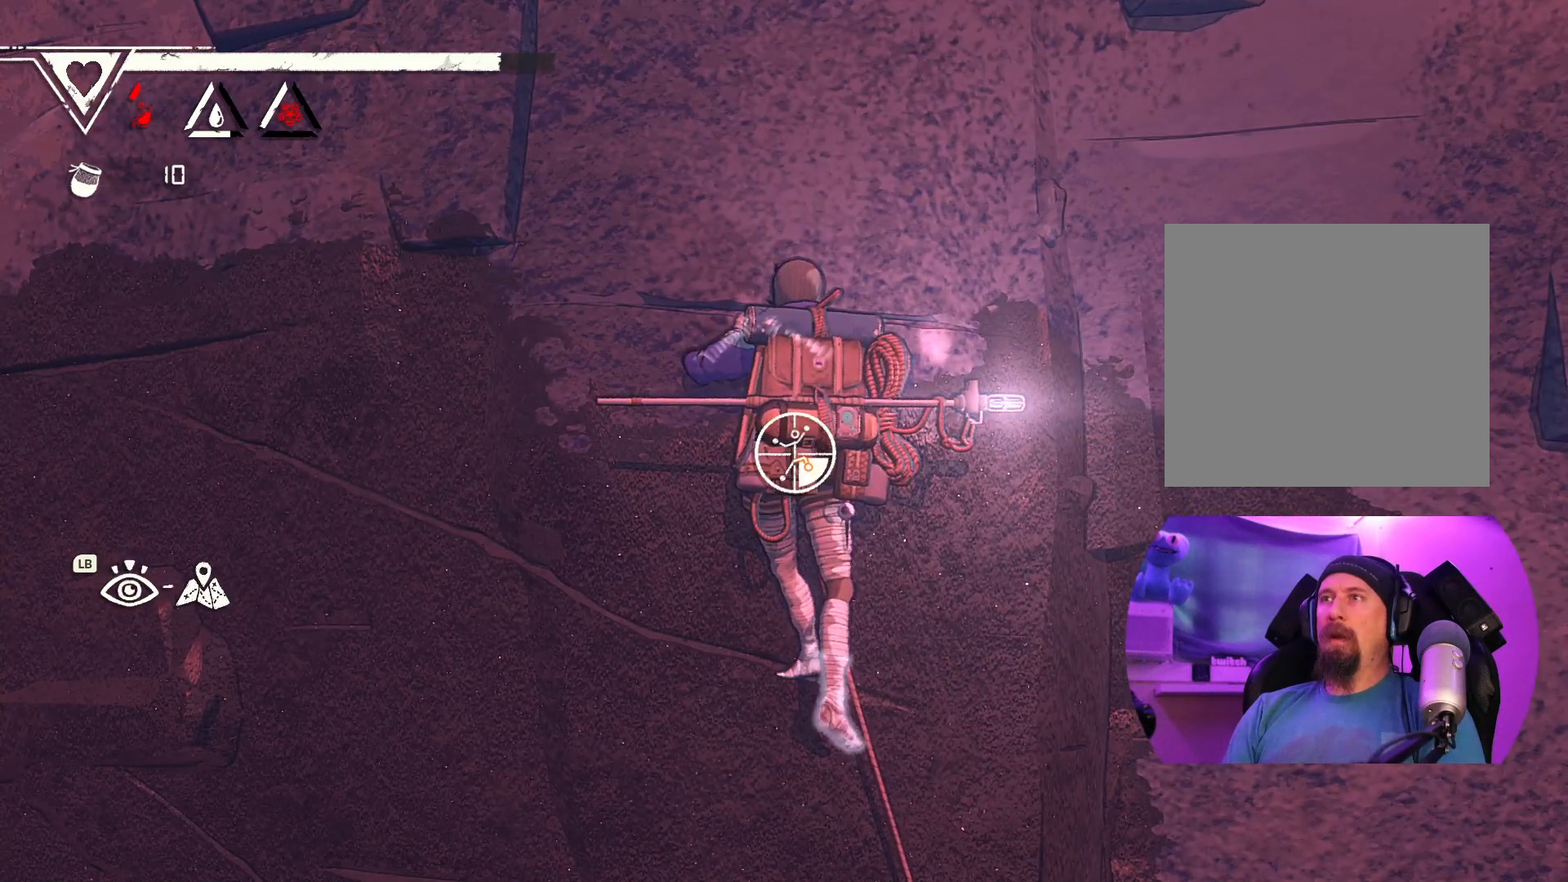
{"buttons": [], "left_stick": "left", "right_stick": "center", "events": [[250, "R1", "up"], [333, "left_stick", "left"]]}
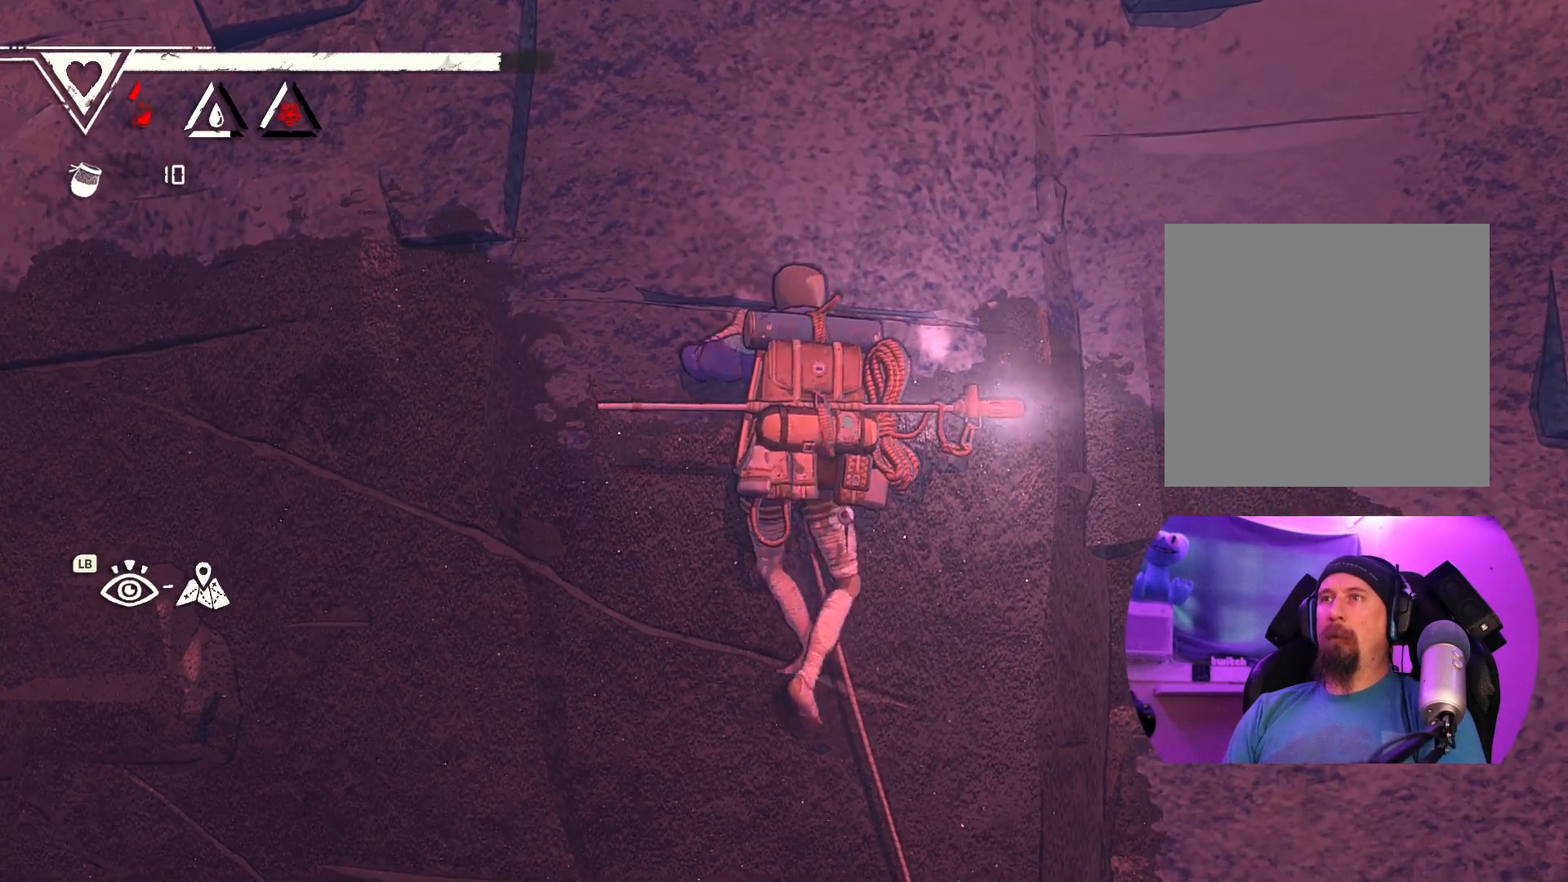
{"buttons": [], "left_stick": "center", "right_stick": "center", "events": [[400, "left_stick", "down-left"], [500, "left_stick", "center"]]}
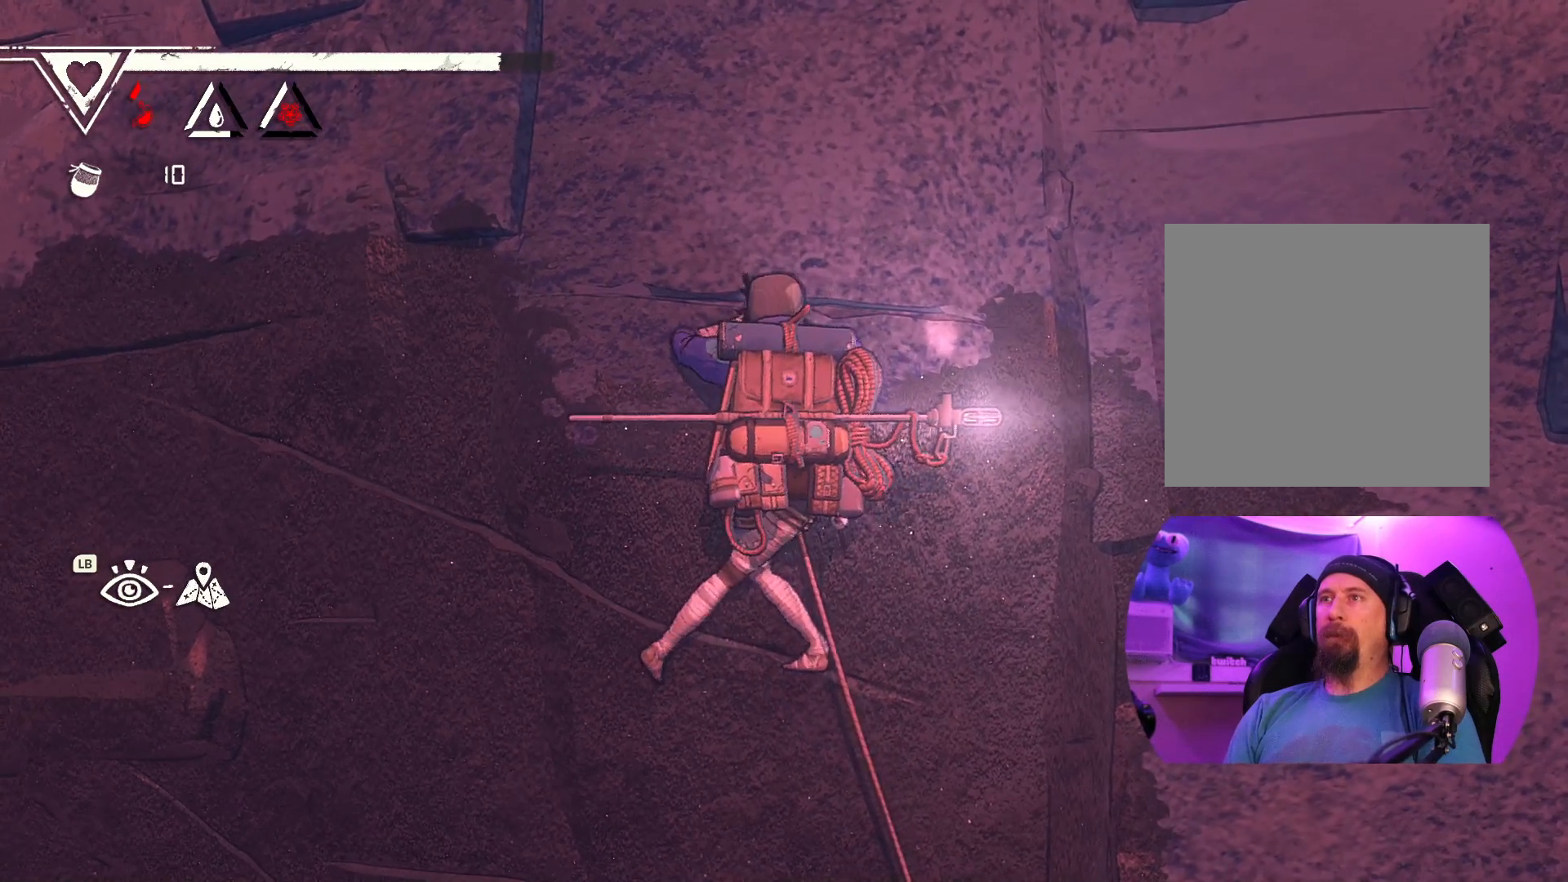
{"buttons": [], "left_stick": "center", "right_stick": "center", "events": [[133, "left_stick", "up"], [333, "left_stick", "center"]]}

Exercise details:
Exact copy, no pictures: reproduce the whole listing above.

Reply to the task:
{"buttons": [], "left_stick": "left", "right_stick": "center", "events": [[250, "R1", "up"], [333, "left_stick", "left"]]}
{"buttons": [], "left_stick": "center", "right_stick": "center", "events": [[400, "left_stick", "down-left"], [500, "left_stick", "center"]]}
{"buttons": [], "left_stick": "center", "right_stick": "center", "events": [[133, "left_stick", "up"], [333, "left_stick", "center"]]}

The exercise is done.